Анри прочистил горло.

— Вы не сердитесь, сир?

— Я уступаю вашему рвению, Анри.

Магистр не удостоил их улыбки, но его суровая строгость рассеялась, а ледяная отчужденность сменилась прохладной сдержанностью. Это походило на своего рода благословение. Гарди заметил блеск в глазах Ла Валетта. Он означал изумленную снисходительность, ту же искаженную доброжелательность, которую магистр всегда демонстрировал. Они получили прощение. События еще могут пойти по их плану, если только Ла Валетту удастся выжить и избежать ядовитых когтей предателя.
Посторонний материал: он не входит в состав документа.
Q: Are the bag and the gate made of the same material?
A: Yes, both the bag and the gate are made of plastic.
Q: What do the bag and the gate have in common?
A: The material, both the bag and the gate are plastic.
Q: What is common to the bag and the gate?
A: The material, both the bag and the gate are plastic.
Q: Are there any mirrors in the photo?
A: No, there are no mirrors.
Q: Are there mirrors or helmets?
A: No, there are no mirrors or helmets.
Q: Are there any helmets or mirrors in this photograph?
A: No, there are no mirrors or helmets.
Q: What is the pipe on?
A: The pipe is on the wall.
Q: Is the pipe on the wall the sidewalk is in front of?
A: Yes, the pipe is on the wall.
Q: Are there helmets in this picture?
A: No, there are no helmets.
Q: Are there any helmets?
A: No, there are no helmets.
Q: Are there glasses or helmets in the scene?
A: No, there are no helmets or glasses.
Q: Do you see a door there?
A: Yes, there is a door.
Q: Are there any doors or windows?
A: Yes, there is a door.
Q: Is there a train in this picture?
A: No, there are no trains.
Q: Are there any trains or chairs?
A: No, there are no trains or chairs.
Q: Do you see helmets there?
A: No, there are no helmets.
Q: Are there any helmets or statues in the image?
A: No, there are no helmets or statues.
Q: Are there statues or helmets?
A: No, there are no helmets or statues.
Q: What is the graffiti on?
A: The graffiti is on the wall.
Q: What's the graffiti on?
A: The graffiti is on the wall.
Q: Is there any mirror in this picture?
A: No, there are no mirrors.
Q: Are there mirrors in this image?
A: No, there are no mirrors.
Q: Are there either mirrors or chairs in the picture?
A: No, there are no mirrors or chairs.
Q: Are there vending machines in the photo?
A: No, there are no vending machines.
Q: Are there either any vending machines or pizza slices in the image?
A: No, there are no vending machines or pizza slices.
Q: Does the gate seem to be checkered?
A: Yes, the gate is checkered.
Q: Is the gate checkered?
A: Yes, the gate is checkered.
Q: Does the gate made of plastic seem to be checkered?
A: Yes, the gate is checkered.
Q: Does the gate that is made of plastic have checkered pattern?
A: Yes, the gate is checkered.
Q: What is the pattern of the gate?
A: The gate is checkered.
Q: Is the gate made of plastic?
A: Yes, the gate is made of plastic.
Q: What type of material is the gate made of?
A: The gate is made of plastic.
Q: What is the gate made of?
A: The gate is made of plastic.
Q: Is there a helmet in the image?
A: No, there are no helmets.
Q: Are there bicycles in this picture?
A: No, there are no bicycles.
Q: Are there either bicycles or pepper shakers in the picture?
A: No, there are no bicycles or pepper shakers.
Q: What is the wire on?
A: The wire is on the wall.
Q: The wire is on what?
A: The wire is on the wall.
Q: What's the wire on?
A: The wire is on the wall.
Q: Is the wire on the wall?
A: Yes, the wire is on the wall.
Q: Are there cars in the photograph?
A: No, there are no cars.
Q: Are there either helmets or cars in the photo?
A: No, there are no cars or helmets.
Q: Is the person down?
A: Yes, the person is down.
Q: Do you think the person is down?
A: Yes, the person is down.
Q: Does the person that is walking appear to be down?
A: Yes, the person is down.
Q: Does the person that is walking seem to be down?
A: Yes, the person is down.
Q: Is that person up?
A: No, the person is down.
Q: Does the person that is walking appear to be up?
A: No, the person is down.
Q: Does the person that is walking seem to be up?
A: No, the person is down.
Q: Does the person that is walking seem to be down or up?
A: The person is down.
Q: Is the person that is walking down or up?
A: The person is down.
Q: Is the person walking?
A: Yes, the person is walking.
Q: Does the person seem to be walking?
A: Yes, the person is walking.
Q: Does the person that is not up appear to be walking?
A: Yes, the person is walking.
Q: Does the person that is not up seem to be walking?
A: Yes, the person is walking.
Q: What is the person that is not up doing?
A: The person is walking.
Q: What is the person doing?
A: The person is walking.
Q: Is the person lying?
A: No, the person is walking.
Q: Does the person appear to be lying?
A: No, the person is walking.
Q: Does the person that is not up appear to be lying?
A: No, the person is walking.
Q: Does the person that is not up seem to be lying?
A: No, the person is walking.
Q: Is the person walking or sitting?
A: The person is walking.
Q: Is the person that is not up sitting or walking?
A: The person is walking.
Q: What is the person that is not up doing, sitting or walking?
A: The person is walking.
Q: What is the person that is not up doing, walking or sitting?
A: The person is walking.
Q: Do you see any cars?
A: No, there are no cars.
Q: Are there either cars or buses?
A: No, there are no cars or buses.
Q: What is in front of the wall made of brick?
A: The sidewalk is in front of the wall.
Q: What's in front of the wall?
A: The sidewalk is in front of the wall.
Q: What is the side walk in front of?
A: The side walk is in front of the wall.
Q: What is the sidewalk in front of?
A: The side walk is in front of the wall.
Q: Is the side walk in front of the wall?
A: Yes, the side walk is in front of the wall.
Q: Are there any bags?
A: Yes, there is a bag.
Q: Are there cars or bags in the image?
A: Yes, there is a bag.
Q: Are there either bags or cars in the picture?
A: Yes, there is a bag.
— Враг хитрит и изворачивается, ваша светлость.

— Пока нам удавалось разгадать его замыслы, месье Гарди. Как при обороне палисада, так и в подземелье. Кто знает, что еще на уме у сарацин?..

«Ваша гибель», — подумал Кристиан.

— Какой бы вызов они ни бросили, мы его примем, сир.

— Вижу. Но турки учатся на своих ошибках. Они будут наносить редкие удары, ослаблять нас и крушить ядрами с безопасного расстояния, пока мы не начнем ползать в пыли.

— Терпение турок иссякнет.

— И тогда они направят сюда все войска и все адские боевые машины. — На мгновение Ла Валетт словно заглянул куда-то далеко, в глубины собственной души. — Возможно, твой совет верен, Анри. Я перенесу ставку в сердце Биргу.

— Народ будет только рад, сир.

— Так и быть. Готовьтесь, господа. Впереди у нас еще много дел.

Великий магистр и паж удалились. Нечто в поступи Ла Валетта напоминало походку старца, указывая на скрываемую боль. Мышьяк делал свое черное дело. Гарди поймал взгляды Анри и мавра. Без доказательств они были обычными паникерами, которые искали призрака и могли быть либо осмеяны, либо взяты под стражу. В этих обстоятельствах сам разговор об измене мог быть расценен как измена.

— Ты слышал своего дядю, Анри. Он перебирается в Биргу. Это продлит его жизнь и наши поиски.

— Или время истечет для одного и другого.

Приор Гарза молился и истекал кровью. Он бичевал себя изо всех сил, бормоча фразы по-латыни и вздрагивая от боли и удовольствия при каждом ударе узловатого хлыста. Зрелище было не из приятных и не предназначалось для глаз посторонних, ибо самобичевание считалось весьма интимным занятием. Веревка резанула, открылся новый рубец. Таково искупление, возможность испытать страдания самого Христа, изгнать нечестивые помыслы, высечь бренную плоть и предаться духовному.